Le plan 2007-2013 arrivant à terme, l’heure est venue d’en dresser le bilan et d’ouvrir de nouvelles perspectives notamment pour la formation, l’apprentissage tout au long de la vie et la diffusion du corse dans la société en s’appuyant sur le nouvel horizon ouvert par le statut de coofficialité en projet.

Il s’agit de se rapprocher également d’autres acteurs de la revitalisation en rendant visite en novembre prochain à des institutions et des entreprises basques reconnues pour leur travail d’équipement, de normalisation et de diffusion du basque à tous les niveaux de la société. Ces échanges sont importants car ils permettent de dégager des pistes communes de travail utiles aux planifications à réaliser.

Concernant ces deux jours, les travaux sont orientés sur la politique éducative et sur les médias. Il s’agit des deux grands vecteurs historiques de diffusion de la langue depuis les réformes opérées par François Mitterrand.

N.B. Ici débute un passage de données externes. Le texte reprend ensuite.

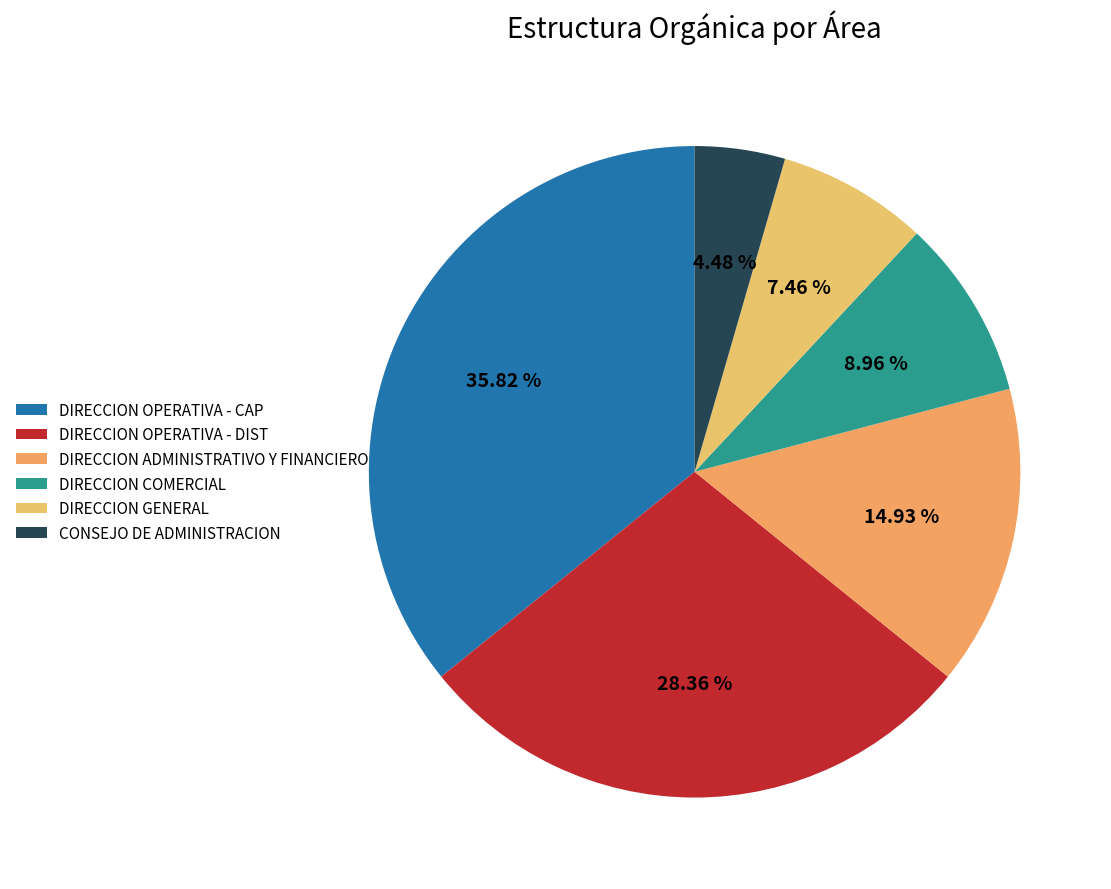

Approximately how many times larger is the value at DIRECCION ADMINISTRATIVO Y FINANCIERO compared to DIRECCION OPERATIVA - DIST?

0.5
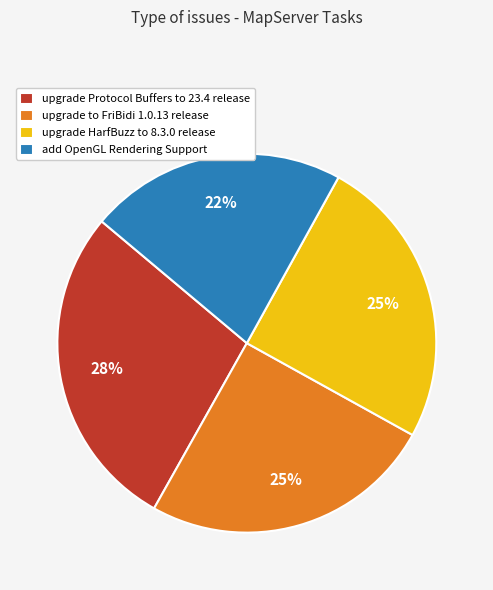

Which slice is the smallest?

add OpenGL Rendering Support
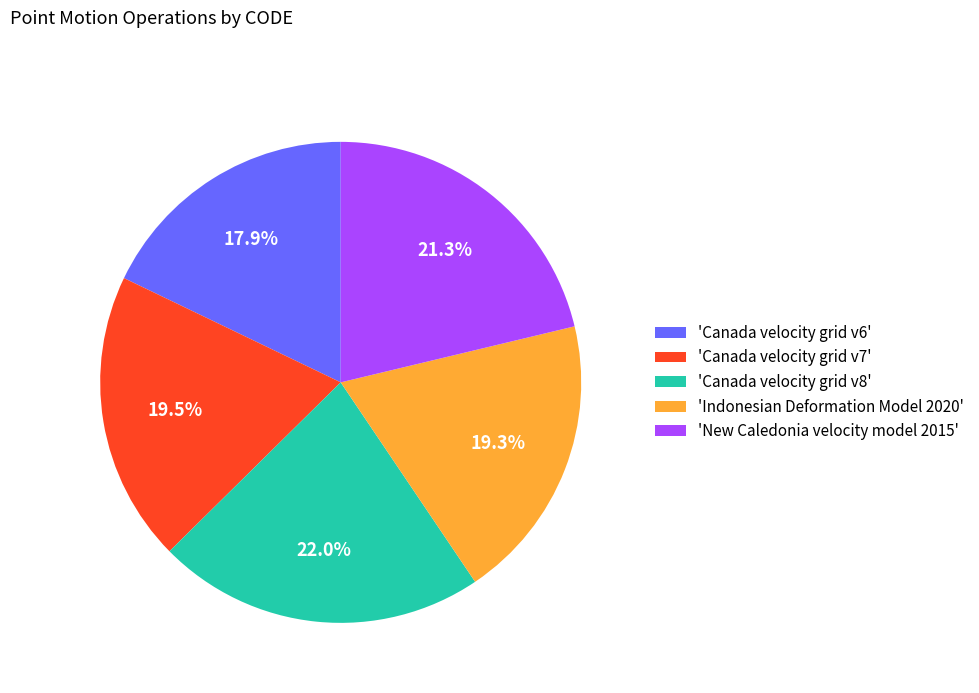

Is the sum of 'Canada velocity grid v6' and 'Canada velocity grid v7' greater than half?

No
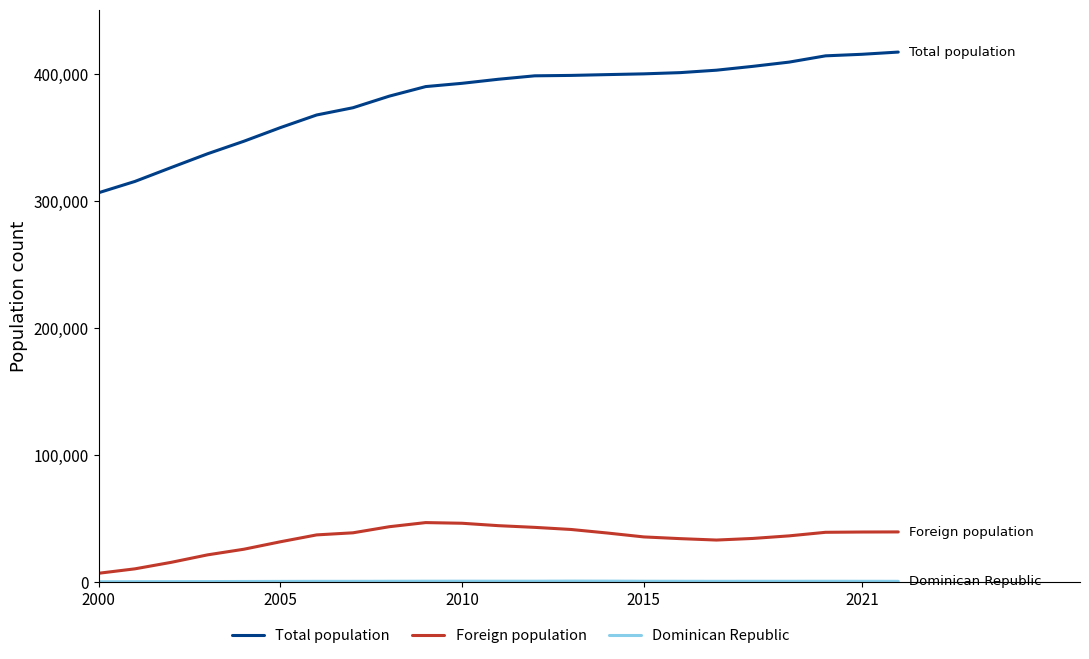

True or false: Total population and Foreign population intersect in this chart.

False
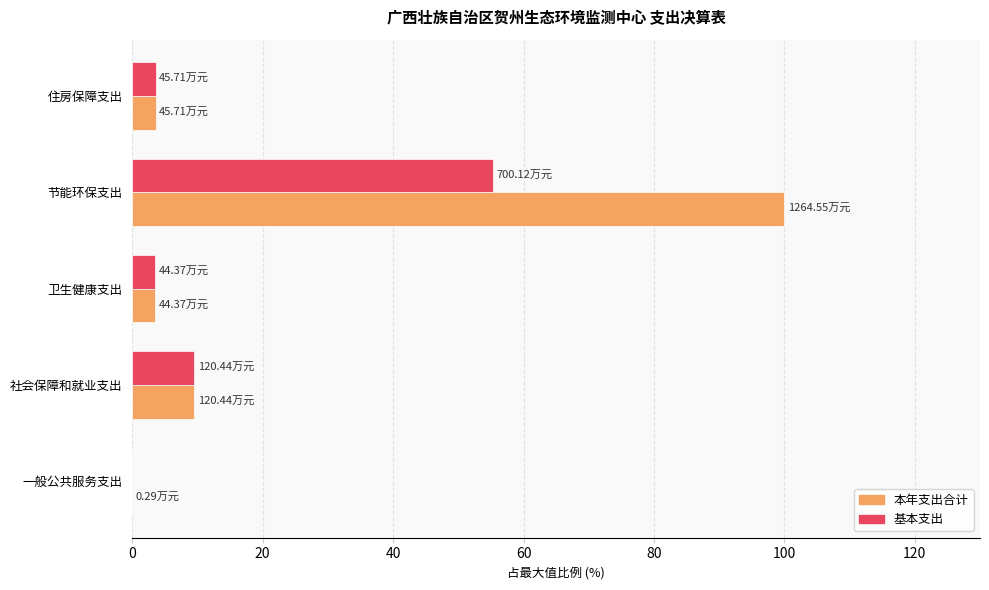

What is the average value of the 本年支出合计 series?

23.3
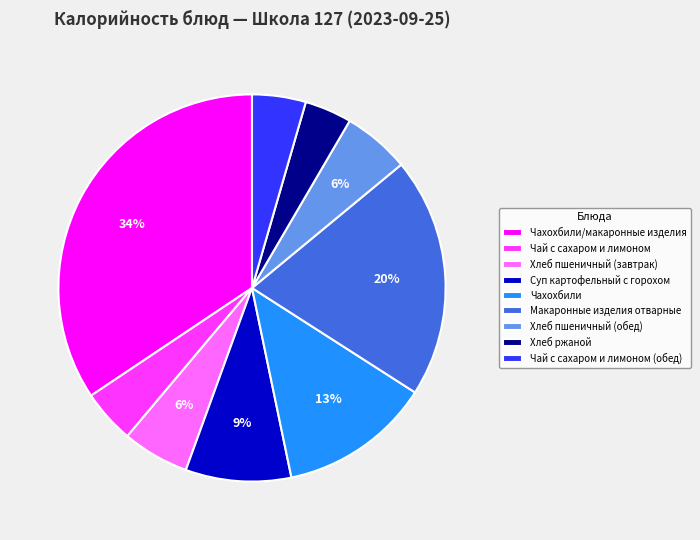

Which slice is the largest?

Чахохбили/макаронные изделия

Seront également abordés les autres domaines d’expression de la langue comme la petite enfance, les activités sportives, le commerce, les collectivités locales…

Plusieurs orientations figurant dans l’actualisation de la politique linguistique régionale, adoptée à l’unanimité par le Conseil régional de Bretagne le 29 mars 2012, se réfèrent à l’exemple corse, qui présente un projet de politique linguistique original en France, notamment pour ce qui concerne la généralisation de l’offre d’enseignement bilingue ou d’enseignement de la langue corse et la présence de celle-ci dans les médias (existence de la chaîne Via Stella sur la TNT).

Dans la perspective d’une ratification par la France de la Charte européenne des Langues régionales et minoritaires, de l’adoption d’une loi-cadre en faveur des langues régionales et de l’Acte II de la décentralisation, qui ouvriraient la possibilité pour la Région Bretagne d’accélérer la mise en œuvre d’engagements importants de sa politique linguistique, il est intéressant d’étudier dans quelles mesures l'expérience corse pourrait être transposée ou adaptée la Bretagne et il a semblé opportun d’organiser une visite d’étude afin d’échanger avec les acteurs du développement de la langue corse sur les modalités des politiques qu’ils ont mises en place et les avancées obtenues grâce à ces politiques.

Les Conseillers régionaux de Bretagne ont ainsi prévu de rencontrer en premier lieu la Collectivité Territoriale de Corse pour échanger sur la politique linguistique qu’elle a mise en place, puis les acteurs des médias utilisant la langue corse (Via Stella, Frequenza Mora) et ceux de l’enseignement (présentation du programme de généralisation de l'enseignement du corse à l'école publique, visite d'un établissement scolaire bilingue, visite de l’Université).

L’ensemble des groupes politiques du Conseil régional ont désigné leurs représentants ainsi que le Conseil culturel, assemblée consultative, ce qui conduit la délégation à être ainsi composée :
  • Lena Louarn, Vice-présidente en charge des langues de Bretagne, groupe socialiste et apparentés & Présidente de l’Office public de la langue bretonne
  • Christian Anneix, Groupe socialiste et apparentés
  • Kaourintine Hulaud, Groupe socialiste et apparentés
  • Marie-Pierre Rouger, Vice-présidente en charge des lycées, groupe Bretagne Ecologie
  • Daniel Gilles, Vice-président en charge des sports, groupe communiste
  • Naig Le Gars, Groupe UDB - autonomie et écologie
  • Françoise Louarn, Groupe BDZ - élus de la droite et du centre
  • Joël Marchadour, Groupe BDZ - élus de la droite et du centre
  • Yannig Bigouin, Groupe Europe Ecologie Bretagne
  • Hervé Latimier, représentant le Conseil culturel de Bretagne.
Le chef du service des Langues de Bretagne accompagnera les élus.

Par ailleurs, la délégation sera accompagnée de Dominique Hannedouche, Directeur de TVR (télévision locale) et de représentants de France 3 Bretagne, ainsi que d’agents de l’Office public de la langue bretonne.